Pour réguler les grands acteurs d'internet, l'idéal est de se placer à la plus grande échelle possible. L'échelle internationale paraît peu crédible, au vu de la difficulté qu'on observe, déjà, à les taxer : faire financer les routes et les écoles par l'industrie du vingt-et-unième siècle semble compliqué... C'est l'échelle européenne qu'il faut viser, même si elle comporte aussi des points de vue assez divergents. Lors d'une crise sanitaire, des enjeux de souveraineté nationale se manifestent aussi. La proposition de loi déposée par Mme Primas prévoit une échelle nationale, et cela a été validé par le Conseil d'État. La régulation du numérique ne se fait donc pas forcément au niveau européen, malgré la directive e-commerce, qui prévoit justement des exceptions.
Et il ne faut pas sous-estimer l'importance de la proximité du terrain. La proposition de loi permet, par exemple, à des start-up de saisir le régulateur de déréférencements abusifs. Il faut rester proche du tissu entreprenarial national : on ne traitera pas tous les jours de grands bras de fer entre multinationales. Bref, il faudrait un cadre juridique européen, et des applications par des autorités nationales, regroupées dans des organes de coordination, sur le modèle de l'Organe des régulateurs européens des communications électroniques, le Berec - Body of European Regulators for Electronic Communications -, qui a permis une mise en oeuvre harmonieuse de la neutralité du net en Europe, dans le cadre du règlement de 2015, alors même que celle-ci posait des questions de fragmentation aussi importantes que la régulation des grands acteurs d'internet. Nous pourrions commencer par mettre en place une régulation nationale, et inviter ensuite nos partenaires européens à s'y joindre.
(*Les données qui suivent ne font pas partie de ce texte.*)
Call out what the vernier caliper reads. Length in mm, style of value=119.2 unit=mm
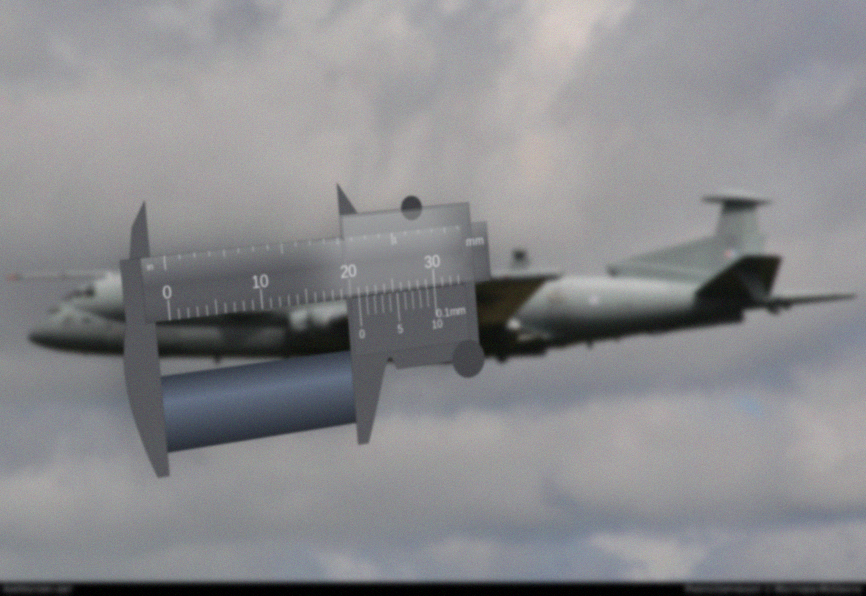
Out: value=21.0 unit=mm
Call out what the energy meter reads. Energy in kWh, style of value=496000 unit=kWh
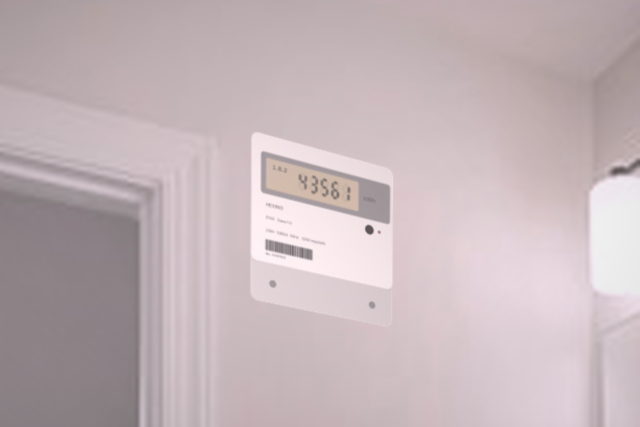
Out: value=43561 unit=kWh
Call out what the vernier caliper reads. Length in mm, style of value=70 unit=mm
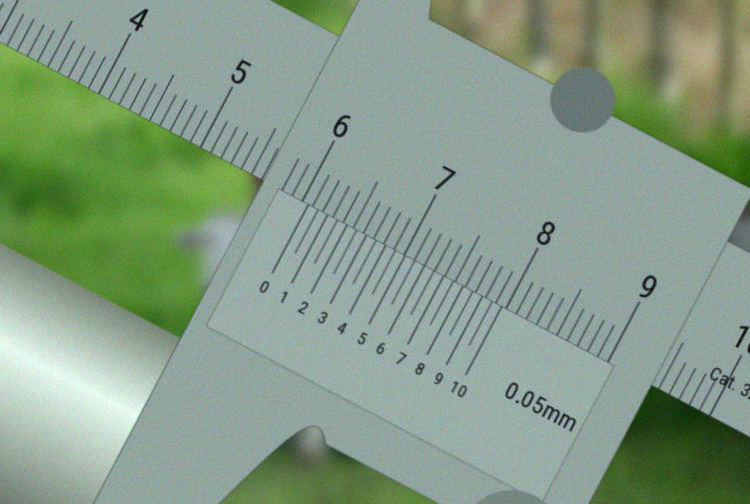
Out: value=60.6 unit=mm
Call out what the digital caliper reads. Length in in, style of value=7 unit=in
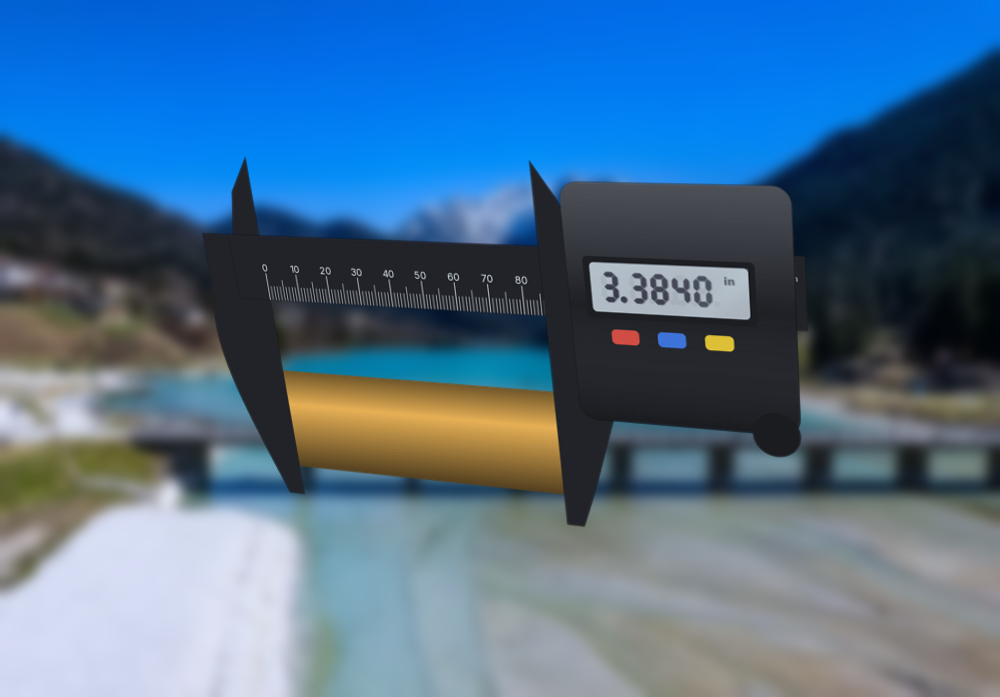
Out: value=3.3840 unit=in
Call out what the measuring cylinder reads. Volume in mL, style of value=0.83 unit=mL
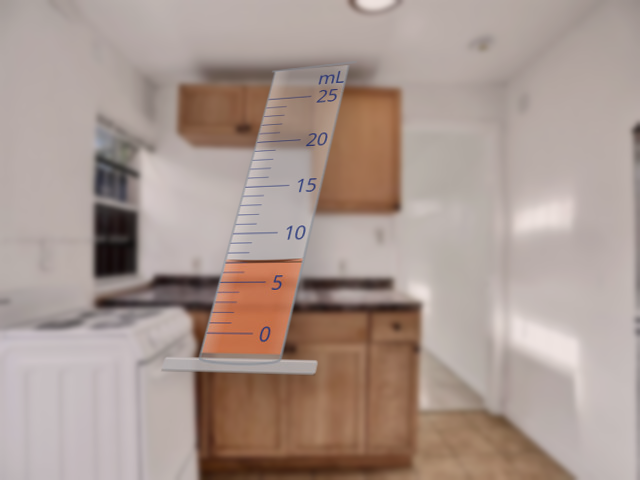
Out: value=7 unit=mL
Sur l'accès social au numérique, les opérateurs ont pris des initiatives. Le plus simple, si l'on bute sur des questions administratives, est de distribuer massivement des cartes SIM dotées d'un forfait de données, même si cela peut compliquer la gestion des réseaux. Je suis conscient du décalage que suscite la 5G dans les ressentis. L'Arcep souhaite que, quelle que soit la technologie, tous les territoires aient accès à la même performance. Or la 5G constitue surtout une solution pour les zones urbaines saturées. En zone rurale, l'objectif est souvent d'amener la 4G. Dans l'attribution des fréquences, nous demandons aux opérateurs un quadruplement du débit obligatoire sur l'ensemble du réseau - en respectant un calendrier. L'Arcep veillera attentivement à ce que tous les territoires soient desservis.